Cornell Bowers College of Computing and Information Science
database graphic


CS Grad Student Refining Search Engine Capabilities to Make Them Faster

by Bill Steele, Cornell Chronicle

If you enter “Oklahoma” in a search engine, you might get a travelogue, news about the oil industry, Oklahoma State football scores or an article on Rodgers and Hammerstein musicals. What appears at the top of the list might – and should – depend on what you were actually looking for.

Web search engines, social media sites and retailers that offer you recommendations sometimes “personalize” the ranking of results by looking at your search history.

“If you buy something from Amazon tonight, when you come back tomorrow they may show you related products,” explained Wenlei Xie, a graduate student in the field of computer science. “They have computed the rankings offline, based on your choice.”

But now Xie and colleagues have refined the algorithm (the underlying design of the computer program) to make it faster so search engines can become interactive, responding to your interests in real time. The new method is, they say, “breaking a decade-old performance barrier.” The techniques could be applied in social media and private and commercial databases as well as in Web searches and recommendation systems.
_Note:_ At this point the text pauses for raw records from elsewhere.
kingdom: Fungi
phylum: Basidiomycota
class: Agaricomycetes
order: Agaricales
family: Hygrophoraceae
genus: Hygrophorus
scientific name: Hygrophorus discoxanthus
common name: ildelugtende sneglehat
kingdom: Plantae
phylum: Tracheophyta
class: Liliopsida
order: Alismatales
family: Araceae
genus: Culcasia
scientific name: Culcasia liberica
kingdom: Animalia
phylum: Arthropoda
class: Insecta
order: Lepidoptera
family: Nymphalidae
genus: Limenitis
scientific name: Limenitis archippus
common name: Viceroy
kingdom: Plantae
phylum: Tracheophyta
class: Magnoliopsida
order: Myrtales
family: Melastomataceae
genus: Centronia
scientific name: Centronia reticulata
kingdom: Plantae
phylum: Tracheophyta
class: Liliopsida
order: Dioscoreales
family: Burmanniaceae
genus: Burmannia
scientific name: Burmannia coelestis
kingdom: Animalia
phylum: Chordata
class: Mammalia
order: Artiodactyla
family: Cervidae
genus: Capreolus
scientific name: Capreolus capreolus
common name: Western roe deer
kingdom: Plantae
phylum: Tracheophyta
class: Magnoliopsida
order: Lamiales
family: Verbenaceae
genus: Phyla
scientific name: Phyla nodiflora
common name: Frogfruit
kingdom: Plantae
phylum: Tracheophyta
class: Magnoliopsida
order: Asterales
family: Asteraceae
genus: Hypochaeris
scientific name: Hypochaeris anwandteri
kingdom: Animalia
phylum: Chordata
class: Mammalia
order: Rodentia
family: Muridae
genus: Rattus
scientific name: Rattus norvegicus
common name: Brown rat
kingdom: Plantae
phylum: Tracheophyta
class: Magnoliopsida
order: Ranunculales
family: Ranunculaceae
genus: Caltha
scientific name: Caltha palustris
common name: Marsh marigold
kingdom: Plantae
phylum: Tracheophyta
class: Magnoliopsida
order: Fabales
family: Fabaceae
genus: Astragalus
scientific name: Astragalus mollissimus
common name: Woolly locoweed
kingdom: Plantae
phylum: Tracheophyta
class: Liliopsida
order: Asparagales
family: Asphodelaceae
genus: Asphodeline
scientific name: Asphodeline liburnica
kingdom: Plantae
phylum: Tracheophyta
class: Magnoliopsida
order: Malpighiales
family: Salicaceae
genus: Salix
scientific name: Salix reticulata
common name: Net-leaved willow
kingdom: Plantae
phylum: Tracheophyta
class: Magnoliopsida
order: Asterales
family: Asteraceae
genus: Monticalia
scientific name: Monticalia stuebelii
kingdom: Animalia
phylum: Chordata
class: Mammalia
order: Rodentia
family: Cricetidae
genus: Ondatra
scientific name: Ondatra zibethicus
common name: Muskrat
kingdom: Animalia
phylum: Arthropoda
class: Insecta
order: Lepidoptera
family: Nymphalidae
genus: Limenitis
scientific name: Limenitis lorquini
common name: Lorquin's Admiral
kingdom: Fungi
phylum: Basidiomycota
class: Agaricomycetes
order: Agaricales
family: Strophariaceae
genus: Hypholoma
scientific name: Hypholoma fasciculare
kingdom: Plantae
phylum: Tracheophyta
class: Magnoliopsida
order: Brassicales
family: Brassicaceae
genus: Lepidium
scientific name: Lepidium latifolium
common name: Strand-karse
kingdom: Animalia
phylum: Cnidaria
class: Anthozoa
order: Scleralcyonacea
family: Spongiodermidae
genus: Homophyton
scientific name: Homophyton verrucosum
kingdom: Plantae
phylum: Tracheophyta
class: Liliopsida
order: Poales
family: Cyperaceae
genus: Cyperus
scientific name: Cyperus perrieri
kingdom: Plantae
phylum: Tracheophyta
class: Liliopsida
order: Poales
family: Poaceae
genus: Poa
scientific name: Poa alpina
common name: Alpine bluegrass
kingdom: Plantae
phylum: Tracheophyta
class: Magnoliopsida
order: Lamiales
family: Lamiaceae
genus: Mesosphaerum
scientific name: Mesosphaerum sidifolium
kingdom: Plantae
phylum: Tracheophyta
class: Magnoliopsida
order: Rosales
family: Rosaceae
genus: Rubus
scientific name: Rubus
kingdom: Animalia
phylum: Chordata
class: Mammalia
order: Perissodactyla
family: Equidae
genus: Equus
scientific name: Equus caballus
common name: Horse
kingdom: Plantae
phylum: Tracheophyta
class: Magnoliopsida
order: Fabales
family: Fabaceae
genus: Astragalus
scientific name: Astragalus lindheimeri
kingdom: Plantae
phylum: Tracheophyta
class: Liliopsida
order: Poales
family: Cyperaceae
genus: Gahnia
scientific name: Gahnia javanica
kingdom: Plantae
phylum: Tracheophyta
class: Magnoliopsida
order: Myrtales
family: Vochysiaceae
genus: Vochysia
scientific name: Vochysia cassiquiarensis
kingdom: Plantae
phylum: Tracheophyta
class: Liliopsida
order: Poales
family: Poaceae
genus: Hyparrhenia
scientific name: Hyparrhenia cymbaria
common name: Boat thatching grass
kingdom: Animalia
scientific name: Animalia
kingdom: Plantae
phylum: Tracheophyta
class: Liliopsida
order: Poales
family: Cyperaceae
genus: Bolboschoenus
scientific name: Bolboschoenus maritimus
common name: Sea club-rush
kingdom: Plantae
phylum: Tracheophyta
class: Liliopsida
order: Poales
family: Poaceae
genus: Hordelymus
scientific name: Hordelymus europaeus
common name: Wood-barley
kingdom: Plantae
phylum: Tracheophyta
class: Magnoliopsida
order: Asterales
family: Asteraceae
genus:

Xie is first author of a paper describing the innovation presented at the 21st ACM SIGKDD Conference on Knowledge Discovery and Data Mining, last summer in Sydney, Australia, where it received the Best Student Paper Award. He collaborated with Johannes Gehrke, the Tisch University Professor of Computer Science; David Bindel, assistant professor of computer science; and principal research scientist Alan Demers.

Your search history might be visualized as a “graph.” In computer science, that’s not a squiggly line that shows how your company’s profits have been falling off, but rather a sort of concept map in which small circles called “nodes” represent items of information, connected by lines called “edges” that represent relationships. (A computer doesn’t use pictures. It just stores the data items and links between them. Humans draw a graph to help in thinking about it.)

To examine your history, the computer does a “random walk” through the graph until it has read out all the information. To guide the walk, nodes and edges may be “weighted.” Nodes may record how many times you have visited that website or looked at that product. Edges may show the importance of a relationship. In social media, for example, “spouse” is a stronger relationship than “co-worker.”

With a “node-weighted” algorithm, a walker landing on low-rated nodes could “teleport” to others at random, ending up with information on just the most interesting nodes. But “edge weighting” works better, the Cornell researchers say.

On Twitter, they point out, ranking by how much two people have interests in common gives better results than just looking at the topics on which each user tweets.

There already are ranking algorithms available that use edge weights, but they’re slow. To speed it up, the researchers “reduce” the graph and make the walk faster – sort of like looking at a map of the United States that shows only interstate highways, not all the county roads and city streets.

The algorithm looks for nodes that are “correlated” – representing similar interests, and with strong connections between them. A high school student checking out colleges might visit a lot of university websites; these could be combined into one large and very important node in the simplified graph. “It’s like we can collapse a million nodes into a hundred virtual nodes,” Xie explained.

The researchers tested their method on a database of scholarly publications and a blog search system and found that it worked five orders of magnitude faster than currently used methods. They also found that their reduced model speeded up “learn to rank” systems where the computer notes which items in a list the user clicks on to get an idea of the user’s preferences.

A way to make the results even more timely, the researchers suggested, might be to do the calculations on the client side, after downloading the reduced model to the client’s computer. They would also like to update the reduced model continuously as new data comes in.

The work was supported by the National Science Foundation and the National Research Council of Norway.